Monday, May 4, 2009

Conflict

I went through some bizarre energy "stuff" (for lack of a better word) last night... I couldn't tell if said energy was fear or anger, but it definitely had its knickers in a twist somehow. But most interestingly, it had no desire to interact with my consciousness and tell me what it was unhappy about or what it wanted. It was quite petulant, actually.

I've had similar experiences at my acupuncturist's office: a couple of treatments ago, I told him that the treatment was working, I guess, but my energy clearly had no interest in anything he had to contribute to the party. (It was at that point he whipped out CV5, and things changed immediately.) This energetic non-cooperation was also experienced by my Qi Gong doctor: at my last treatment, he said that in previous treatments, the energy "wouldn't move."

The acupuncturist I visit when my regular person isn't available said that I have passive-agressive pulses. When she takes my pulses, she asks them, "How are you?" And then, a moment later, she asks them, "How are you really?" (At which point she gets the "real" reading.)

MS is all about conflict. It chews away at your neural insulation. Your nervous system responds by rerouting itself (or trying to, at least). The MS chews back. The nervous system reroutes. The patient feels this impact in whatever way it manifests. The patient fights against himself to push through the debilitation/inconvenience/whatever to get back to "normal" life. The MS pushes back. The patient pushes back at the MS harder. The end result of the patient and MS pushing at each other in opposite directions is that, when everything is said and done, nobody has moved much, if at all. But the patient, at least, is exhausted. Gee, no wonder we're all tired all the time, we spend most of our energy pushing back at ourselves and going nowhere.

One day, my doctor said that "Cancer patients need to fight back. MS patients need to stop fighting." An MS sufferer himself, he certainly didn't mean that we need to give up, roll over, and die quietly; but that "fighting" is part of the problem.

Certainly, we must persevere... but before we push back, we need to listen.
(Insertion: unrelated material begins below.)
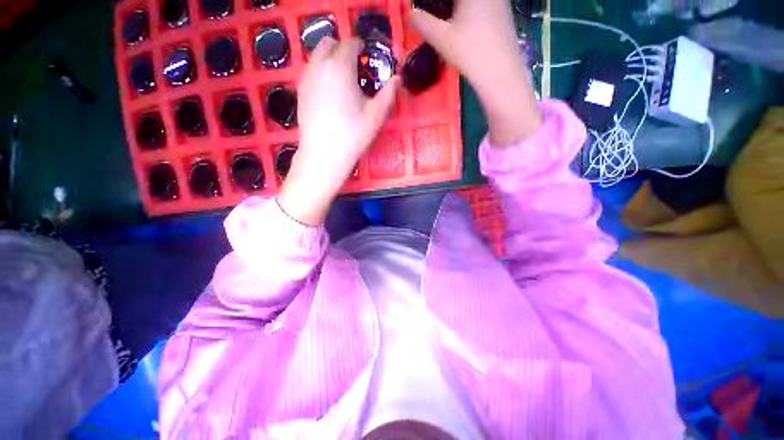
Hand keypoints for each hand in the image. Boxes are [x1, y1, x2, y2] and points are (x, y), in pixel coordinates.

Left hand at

Curiously, this is also one of the lessons of my style of kyudo: Bow already knows how to shoot, arrow already knows how to fly. Don't try to teach the bow how to shoot; let it teach you. Which means that you should stop pushing back at the bow, and instead... listen.

Speaking of "persevere..." As I write this, I realize more than ever... I really, really, really need to shoot my bow more. (We'll see how long my resolve stands up to my uncooperative and moody legs.)

2 comments:

Kim@stuffcould.... said...

Very good description of the conflicts that are always going on with MS. Persevere is my word, but my body just says NO sometimes.

Robert Parker said...

Body says no... oh yeah. I'm still trying to figure out when I'm supposed to agree with the body, or keep pushing.